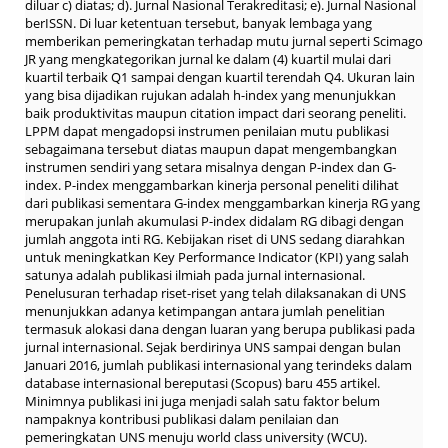
diluar c) diatas; d). Jurnal Nasional Terakreditasi; e). Jurnal Nasional
berISSN. Di luar ketentuan tersebut, banyak lembaga yang
memberikan pemeringkatan terhadap mutu jurnal seperti Scimago
JR yang mengkategorikan jurnal ke dalam (4) kuartil mulai dari
kuartil terbaik Q1 sampai dengan kuartil terendah Q4. Ukuran lain
yang bisa dijadikan rujukan adalah h-index yang menunjukkan
baik produktivitas maupun citation impact dari seorang peneliti.
LPPM dapat mengadopsi instrumen penilaian mutu publikasi
sebagaimana tersebut diatas maupun dapat mengembangkan
instrumen sendiri yang setara misalnya dengan P-index dan G-
index. P-index menggambarkan kinerja personal peneliti dilihat
dari publikasi sementara G-index menggambarkan kinerja RG yang
merupakan junlah akumulasi P-index didalam RG dibagi dengan
jumlah anggota inti RG. Kebijakan riset di UNS sedang diarahkan
untuk meningkatkan Key Performance Indicator (KPI) yang salah
satunya adalah publikasi ilmiah pada jurnal internasional.
Penelusuran terhadap riset-riset yang telah dilaksanakan di UNS
menunjukkan adanya ketimpangan antara jumlah penelitian
termasuk alokasi dana dengan luaran yang berupa publikasi pada
jurnal internasional. Sejak berdirinya UNS sampai dengan bulan
Januari 2016, jumlah publikasi internasional yang terindeks dalam
database internasional bereputasi (Scopus) baru 455 artikel.
Minimnya publikasi ini juga menjadi salah satu faktor belum
nampaknya kontribusi publikasi dalam penilaian dan
pemeringkatan UNS menuju world class university (WCU).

Exercise description:
Once you have identified the lines above that contain "yang", copy each of them.

Solution to this exercise:
berISSN. Di luar ketentuan tersebut, banyak lembaga yang
JR yang mengkategorikan jurnal ke dalam (4) kuartil mulai dari
yang bisa dijadikan rujukan adalah h-index yang menunjukkan
instrumen sendiri yang setara misalnya dengan P-index dan G-
dari publikasi sementara G-index menggambarkan kinerja RG yang
untuk meningkatkan Key Performance Indicator (KPI) yang salah
Penelusuran terhadap riset-riset yang telah dilaksanakan di UNS
termasuk alokasi dana dengan luaran yang berupa publikasi pada
Januari 2016, jumlah publikasi internasional yang terindeks dalam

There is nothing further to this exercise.